All entries are to be copied exactly, with pictures removed.

BEGIN Entries supplied

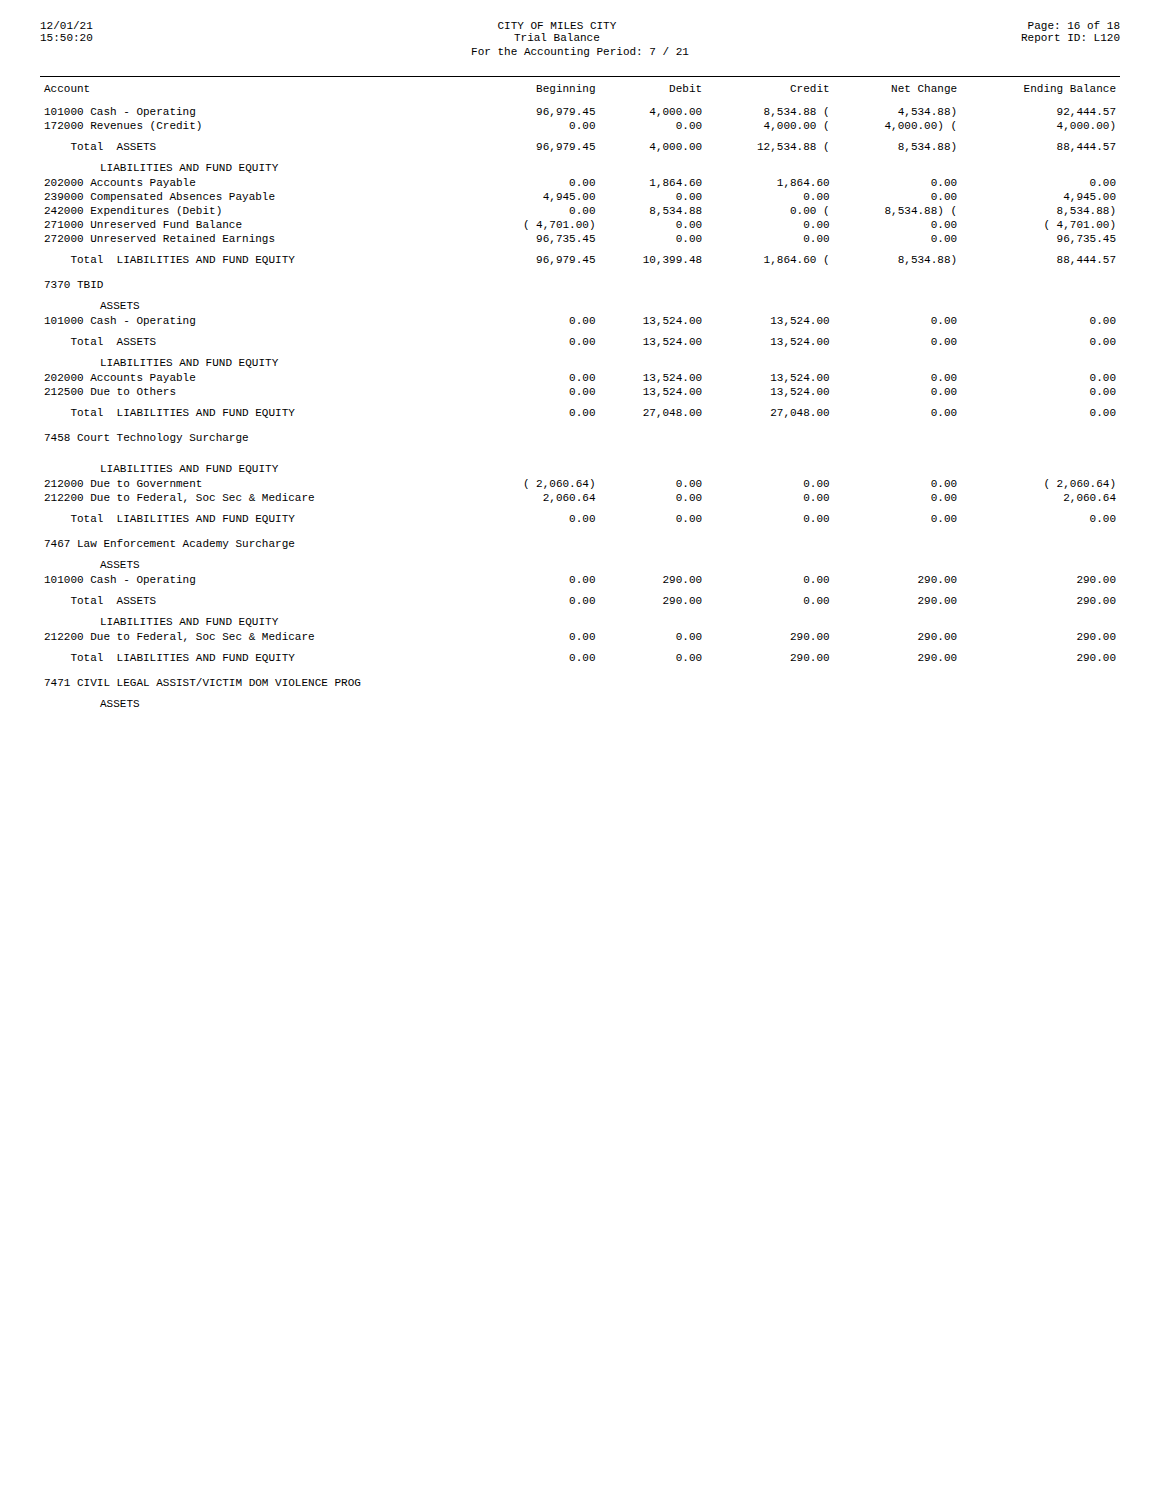12/01/21
15:50:20
CITY OF MILES CITY
Trial Balance
Page: 16 of 18
Report ID: L120
For the Accounting Period: 7 / 21
| Account | Beginning | Debit | Credit | Net Change | Ending Balance |
| --- | --- | --- | --- | --- | --- |
| 101000 Cash - Operating | 96,979.45 | 4,000.00 | 8,534.88 ( | 4,534.88) | 92,444.57 |
| 172000 Revenues (Credit) | 0.00 | 0.00 | 4,000.00 ( | 4,000.00) ( | 4,000.00) |
| Total ASSETS | 96,979.45 | 4,000.00 | 12,534.88 ( | 8,534.88) | 88,444.57 |
| LIABILITIES AND FUND EQUITY |
| 202000 Accounts Payable | 0.00 | 1,864.60 | 1,864.60 | 0.00 | 0.00 |
| 239000 Compensated Absences Payable | 4,945.00 | 0.00 | 0.00 | 0.00 | 4,945.00 |
| 242000 Expenditures (Debit) | 0.00 | 8,534.88 | 0.00 ( | 8,534.88) ( | 8,534.88) |
| 271000 Unreserved Fund Balance | ( 4,701.00) | 0.00 | 0.00 | 0.00 | ( 4,701.00) |
| 272000 Unreserved Retained Earnings | 96,735.45 | 0.00 | 0.00 | 0.00 | 96,735.45 |
| Total LIABILITIES AND FUND EQUITY | 96,979.45 | 10,399.48 | 1,864.60 ( | 8,534.88) | 88,444.57 |
| 7370 TBID |
| ASSETS |
| 101000 Cash - Operating | 0.00 | 13,524.00 | 13,524.00 | 0.00 | 0.00 |
| Total ASSETS | 0.00 | 13,524.00 | 13,524.00 | 0.00 | 0.00 |
| LIABILITIES AND FUND EQUITY |
| 202000 Accounts Payable | 0.00 | 13,524.00 | 13,524.00 | 0.00 | 0.00 |
| 212500 Due to Others | 0.00 | 13,524.00 | 13,524.00 | 0.00 | 0.00 |
| Total LIABILITIES AND FUND EQUITY | 0.00 | 27,048.00 | 27,048.00 | 0.00 | 0.00 |
| 7458 Court Technology Surcharge |
| LIABILITIES AND FUND EQUITY |
| 212000 Due to Government | ( 2,060.64) | 0.00 | 0.00 | 0.00 | ( 2,060.64) |
| 212200 Due to Federal, Soc Sec & Medicare | 2,060.64 | 0.00 | 0.00 | 0.00 | 2,060.64 |
| Total LIABILITIES AND FUND EQUITY | 0.00 | 0.00 | 0.00 | 0.00 | 0.00 |
| 7467 Law Enforcement Academy Surcharge |
| ASSETS |
| 101000 Cash - Operating | 0.00 | 290.00 | 0.00 | 290.00 | 290.00 |
| Total ASSETS | 0.00 | 290.00 | 0.00 | 290.00 | 290.00 |
| LIABILITIES AND FUND EQUITY |
| 212200 Due to Federal, Soc Sec & Medicare | 0.00 | 0.00 | 290.00 | 290.00 | 290.00 |
| Total LIABILITIES AND FUND EQUITY | 0.00 | 0.00 | 290.00 | 290.00 | 290.00 |
| 7471 CIVIL LEGAL ASSIST/VICTIM DOM VIOLENCE PROG |
| ASSETS |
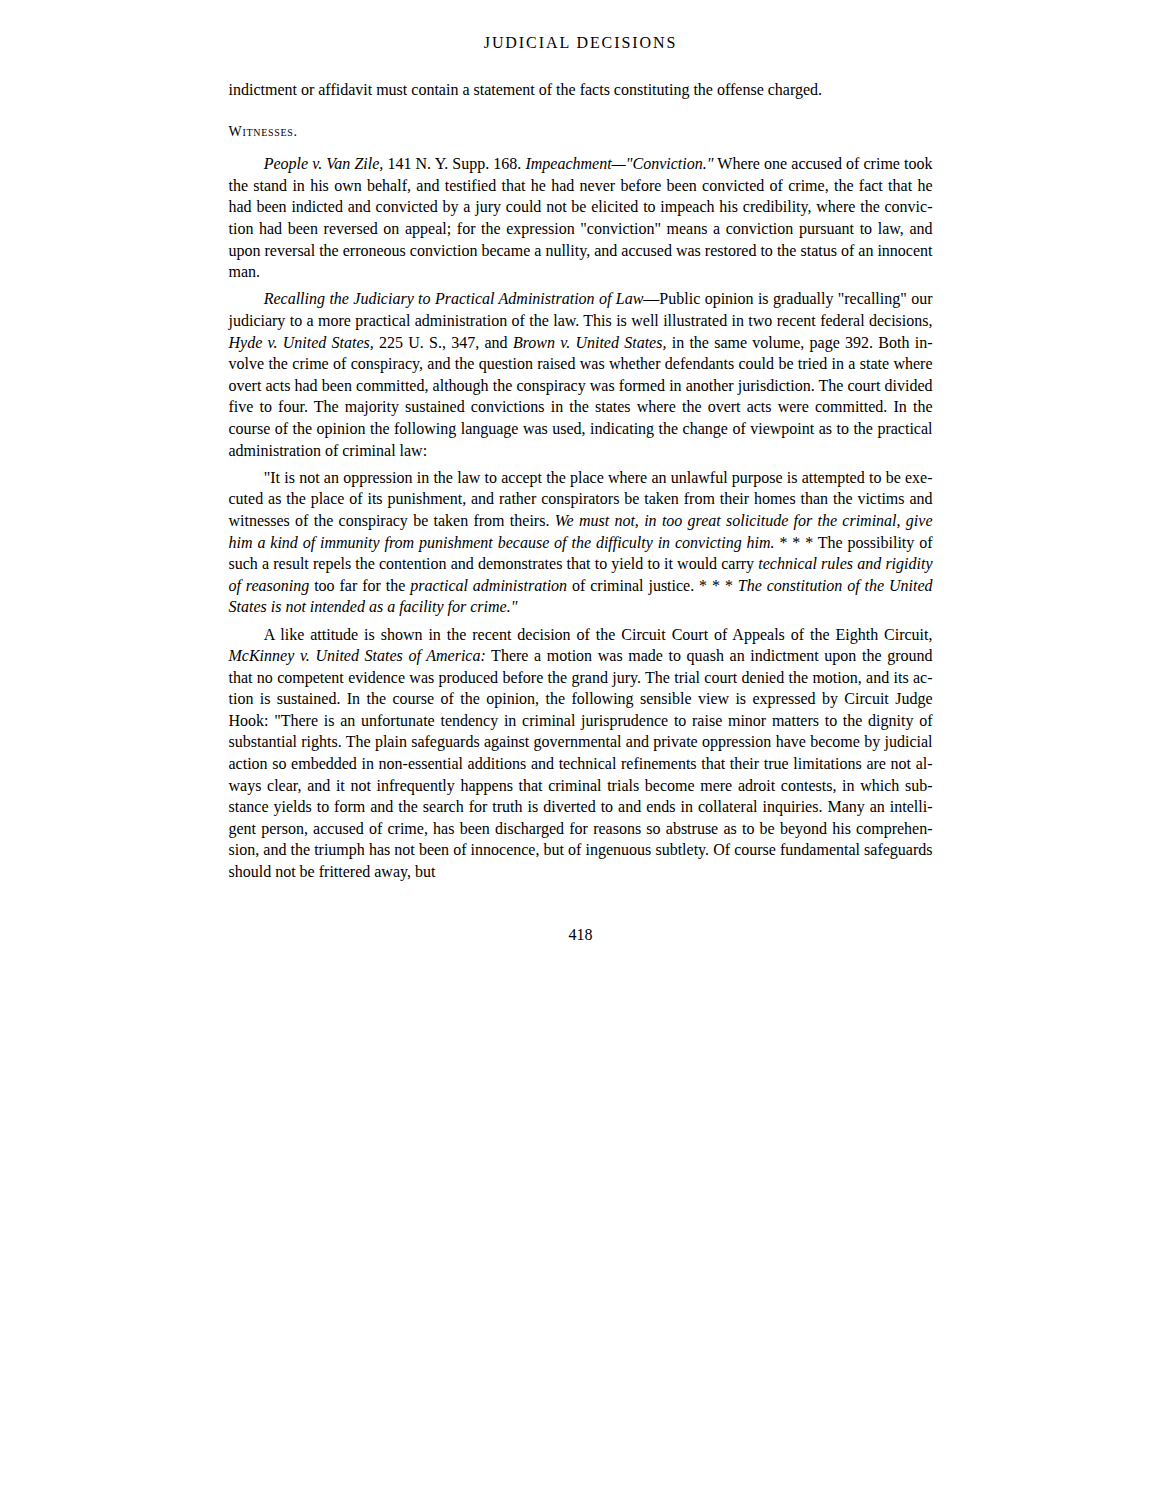JUDICIAL DECISIONS
indictment or affidavit must contain a statement of the facts constituting the offense charged.
Witnesses.
People v. Van Zile, 141 N. Y. Supp. 168. Impeachment—"Conviction." Where one accused of crime took the stand in his own behalf, and testified that he had never before been convicted of crime, the fact that he had been indicted and convicted by a jury could not be elicited to impeach his credibility, where the conviction had been reversed on appeal; for the expression "conviction" means a conviction pursuant to law, and upon reversal the erroneous conviction became a nullity, and accused was restored to the status of an innocent man.
Recalling the Judiciary to Practical Administration of Law—Public opinion is gradually "recalling" our judiciary to a more practical administration of the law. This is well illustrated in two recent federal decisions, Hyde v. United States, 225 U. S., 347, and Brown v. United States, in the same volume, page 392. Both involve the crime of conspiracy, and the question raised was whether defendants could be tried in a state where overt acts had been committed, although the conspiracy was formed in another jurisdiction. The court divided five to four. The majority sustained convictions in the states where the overt acts were committed. In the course of the opinion the following language was used, indicating the change of viewpoint as to the practical administration of criminal law:
"It is not an oppression in the law to accept the place where an unlawful purpose is attempted to be executed as the place of its punishment, and rather conspirators be taken from their homes than the victims and witnesses of the conspiracy be taken from theirs. We must not, in too great solicitude for the criminal, give him a kind of immunity from punishment because of the difficulty in convicting him. * * * The possibility of such a result repels the contention and demonstrates that to yield to it would carry technical rules and rigidity of reasoning too far for the practical administration of criminal justice. * * * The constitution of the United States is not intended as a facility for crime."
A like attitude is shown in the recent decision of the Circuit Court of Appeals of the Eighth Circuit, McKinney v. United States of America: There a motion was made to quash an indictment upon the ground that no competent evidence was produced before the grand jury. The trial court denied the motion, and its action is sustained. In the course of the opinion, the following sensible view is expressed by Circuit Judge Hook: "There is an unfortunate tendency in criminal jurisprudence to raise minor matters to the dignity of substantial rights. The plain safeguards against governmental and private oppression have become by judicial action so embedded in non-essential additions and technical refinements that their true limitations are not always clear, and it not infrequently happens that criminal trials become mere adroit contests, in which substance yields to form and the search for truth is diverted to and ends in collateral inquiries. Many an intelligent person, accused of crime, has been discharged for reasons so abstruse as to be beyond his comprehension, and the triumph has not been of innocence, but of ingenuous subtlety. Of course fundamental safeguards should not be frittered away, but
418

END Entries supplied

Answer section:
12/01/21
15:50:20
CITY OF MILES CITY
Trial Balance
Page: 16 of 18
Report ID: L120
For the Accounting Period: 7 / 21
| Account | Beginning | Debit | Credit | Net Change | Ending Balance |
| --- | --- | --- | --- | --- | --- |
| 101000 Cash - Operating | 96,979.45 | 4,000.00 | 8,534.88 ( | 4,534.88) | 92,444.57 |
| 172000 Revenues (Credit) | 0.00 | 0.00 | 4,000.00 ( | 4,000.00) ( | 4,000.00) |
| Total ASSETS | 96,979.45 | 4,000.00 | 12,534.88 ( | 8,534.88) | 88,444.57 |
| LIABILITIES AND FUND EQUITY |
| 202000 Accounts Payable | 0.00 | 1,864.60 | 1,864.60 | 0.00 | 0.00 |
| 239000 Compensated Absences Payable | 4,945.00 | 0.00 | 0.00 | 0.00 | 4,945.00 |
| 242000 Expenditures (Debit) | 0.00 | 8,534.88 | 0.00 ( | 8,534.88) ( | 8,534.88) |
| 271000 Unreserved Fund Balance | ( 4,701.00) | 0.00 | 0.00 | 0.00 | ( 4,701.00) |
| 272000 Unreserved Retained Earnings | 96,735.45 | 0.00 | 0.00 | 0.00 | 96,735.45 |
| Total LIABILITIES AND FUND EQUITY | 96,979.45 | 10,399.48 | 1,864.60 ( | 8,534.88) | 88,444.57 |
| 7370 TBID |
| ASSETS |
| 101000 Cash - Operating | 0.00 | 13,524.00 | 13,524.00 | 0.00 | 0.00 |
| Total ASSETS | 0.00 | 13,524.00 | 13,524.00 | 0.00 | 0.00 |
| LIABILITIES AND FUND EQUITY |
| 202000 Accounts Payable | 0.00 | 13,524.00 | 13,524.00 | 0.00 | 0.00 |
| 212500 Due to Others | 0.00 | 13,524.00 | 13,524.00 | 0.00 | 0.00 |
| Total LIABILITIES AND FUND EQUITY | 0.00 | 27,048.00 | 27,048.00 | 0.00 | 0.00 |
| 7458 Court Technology Surcharge |
| LIABILITIES AND FUND EQUITY |
| 212000 Due to Government | ( 2,060.64) | 0.00 | 0.00 | 0.00 | ( 2,060.64) |
| 212200 Due to Federal, Soc Sec & Medicare | 2,060.64 | 0.00 | 0.00 | 0.00 | 2,060.64 |
| Total LIABILITIES AND FUND EQUITY | 0.00 | 0.00 | 0.00 | 0.00 | 0.00 |
| 7467 Law Enforcement Academy Surcharge |
| ASSETS |
| 101000 Cash - Operating | 0.00 | 290.00 | 0.00 | 290.00 | 290.00 |
| Total ASSETS | 0.00 | 290.00 | 0.00 | 290.00 | 290.00 |
| LIABILITIES AND FUND EQUITY |
| 212200 Due to Federal, Soc Sec & Medicare | 0.00 | 0.00 | 290.00 | 290.00 | 290.00 |
| Total LIABILITIES AND FUND EQUITY | 0.00 | 0.00 | 290.00 | 290.00 | 290.00 |
| 7471 CIVIL LEGAL ASSIST/VICTIM DOM VIOLENCE PROG |
| ASSETS |
JUDICIAL DECISIONS
indictment or affidavit must contain a statement of the facts constituting the offense charged.
Witnesses.
People v. Van Zile, 141 N. Y. Supp. 168. Impeachment—"Conviction." Where one accused of crime took the stand in his own behalf, and testified that he had never before been convicted of crime, the fact that he had been indicted and convicted by a jury could not be elicited to impeach his credibility, where the conviction had been reversed on appeal; for the expression "conviction" means a conviction pursuant to law, and upon reversal the erroneous conviction became a nullity, and accused was restored to the status of an innocent man.
Recalling the Judiciary to Practical Administration of Law—Public opinion is gradually "recalling" our judiciary to a more practical administration of the law. This is well illustrated in two recent federal decisions, Hyde v. United States, 225 U. S., 347, and Brown v. United States, in the same volume, page 392. Both involve the crime of conspiracy, and the question raised was whether defendants could be tried in a state where overt acts had been committed, although the conspiracy was formed in another jurisdiction. The court divided five to four. The majority sustained convictions in the states where the overt acts were committed. In the course of the opinion the following language was used, indicating the change of viewpoint as to the practical administration of criminal law:
"It is not an oppression in the law to accept the place where an unlawful purpose is attempted to be executed as the place of its punishment, and rather conspirators be taken from their homes than the victims and witnesses of the conspiracy be taken from theirs. We must not, in too great solicitude for the criminal, give him a kind of immunity from punishment because of the difficulty in convicting him. * * * The possibility of such a result repels the contention and demonstrates that to yield to it would carry technical rules and rigidity of reasoning too far for the practical administration of criminal justice. * * * The constitution of the United States is not intended as a facility for crime."
A like attitude is shown in the recent decision of the Circuit Court of Appeals of the Eighth Circuit, McKinney v. United States of America: There a motion was made to quash an indictment upon the ground that no competent evidence was produced before the grand jury. The trial court denied the motion, and its action is sustained. In the course of the opinion, the following sensible view is expressed by Circuit Judge Hook: "There is an unfortunate tendency in criminal jurisprudence to raise minor matters to the dignity of substantial rights. The plain safeguards against governmental and private oppression have become by judicial action so embedded in non-essential additions and technical refinements that their true limitations are not always clear, and it not infrequently happens that criminal trials become mere adroit contests, in which substance yields to form and the search for truth is diverted to and ends in collateral inquiries. Many an intelligent person, accused of crime, has been discharged for reasons so abstruse as to be beyond his comprehension, and the triumph has not been of innocence, but of ingenuous subtlety. Of course fundamental safeguards should not be frittered away, but
418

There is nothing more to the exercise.